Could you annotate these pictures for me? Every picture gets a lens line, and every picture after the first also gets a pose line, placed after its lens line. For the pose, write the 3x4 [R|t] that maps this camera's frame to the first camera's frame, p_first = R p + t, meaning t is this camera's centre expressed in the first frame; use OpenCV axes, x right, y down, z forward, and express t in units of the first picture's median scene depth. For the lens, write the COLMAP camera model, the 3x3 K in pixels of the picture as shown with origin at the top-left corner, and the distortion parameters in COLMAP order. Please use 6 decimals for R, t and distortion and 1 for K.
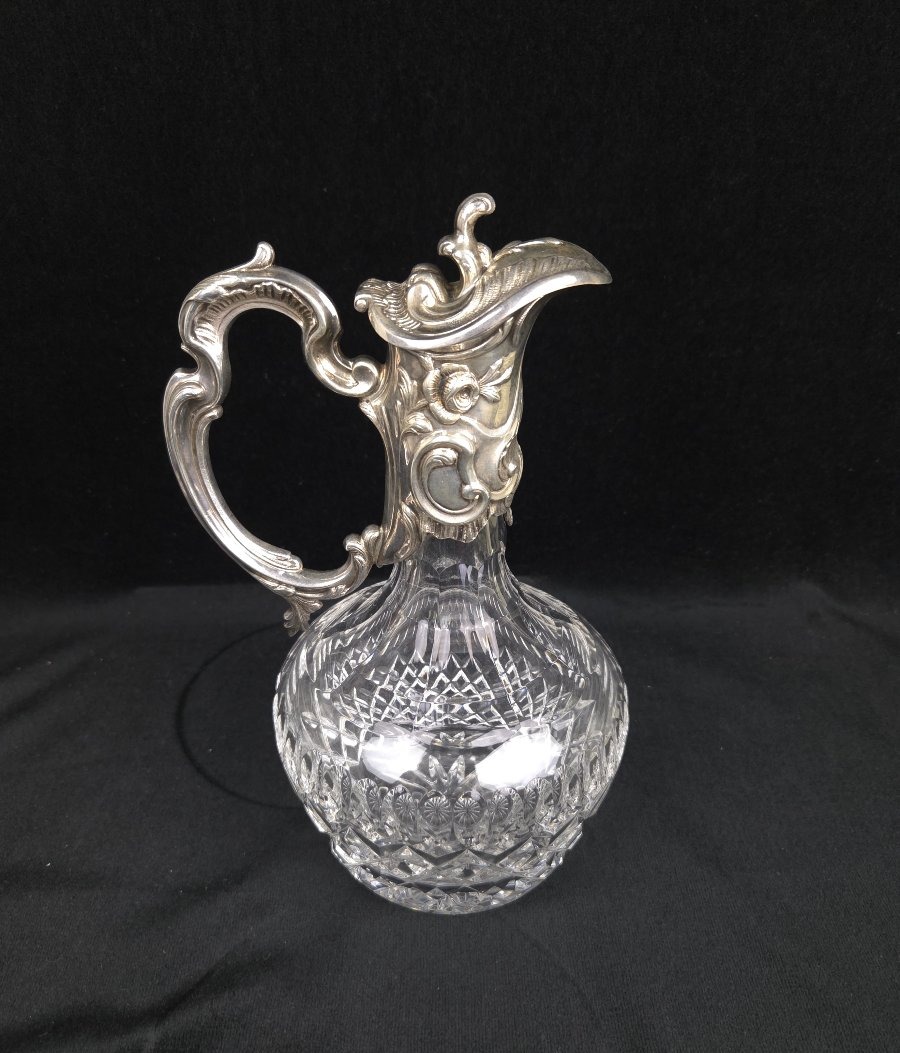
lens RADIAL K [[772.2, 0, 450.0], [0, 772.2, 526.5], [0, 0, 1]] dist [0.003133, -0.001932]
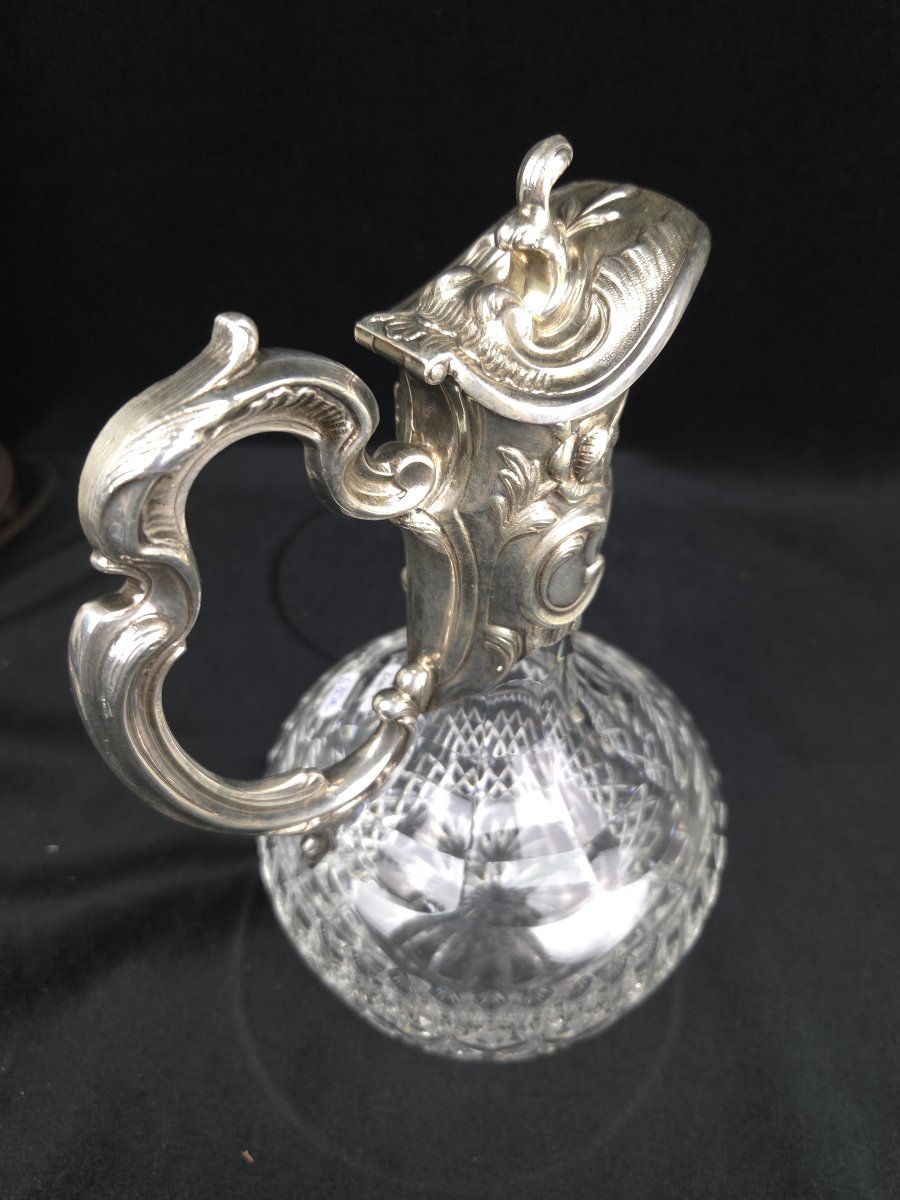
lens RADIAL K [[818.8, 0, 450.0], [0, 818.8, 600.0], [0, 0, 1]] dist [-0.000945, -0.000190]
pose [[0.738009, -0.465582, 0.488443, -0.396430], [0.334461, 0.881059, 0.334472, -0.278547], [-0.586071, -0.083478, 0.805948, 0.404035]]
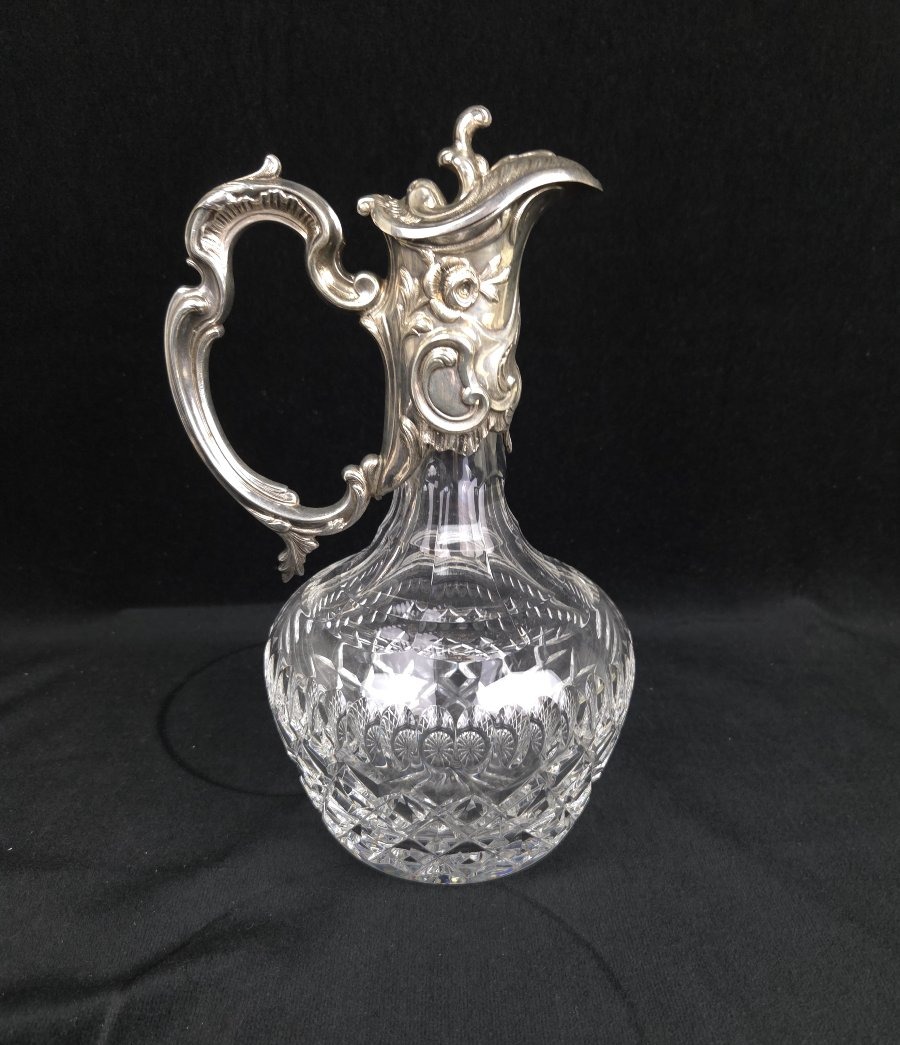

- - -

**Activity:**
Please copy the material from its start through the line containing "dist [-0.000945, -0.000190]", substituting "intrinsics line" for "lens line" and keeping everything else unchanged. Leave the pictures out of your copy.

**Your response:**
Could you annotate these pictures for me? Every picture gets a intrinsics line, and every picture after the first also gets a pose line, placed after its intrinsics line. For the pose, write the 3x4 [R|t] that maps this camera's frame to the first camera's frame, p_first = R p + t, meaning t is this camera's centre expressed in the first frame; use OpenCV axes, x right, y down, z forward, and express t in units of the first picture's median scene depth. For the lens, write the COLMAP camera model, the 3x3 K in pixels of the picture as shown with origin at the top-left corner, and the distortion parameters in COLMAP order. Please use 6 decimals for R, t and distortion and 1 for K.
lens RADIAL K [[772.2, 0, 450.0], [0, 772.2, 526.5], [0, 0, 1]] dist [0.003133, -0.001932]
lens RADIAL K [[818.8, 0, 450.0], [0, 818.8, 600.0], [0, 0, 1]] dist [-0.000945, -0.000190]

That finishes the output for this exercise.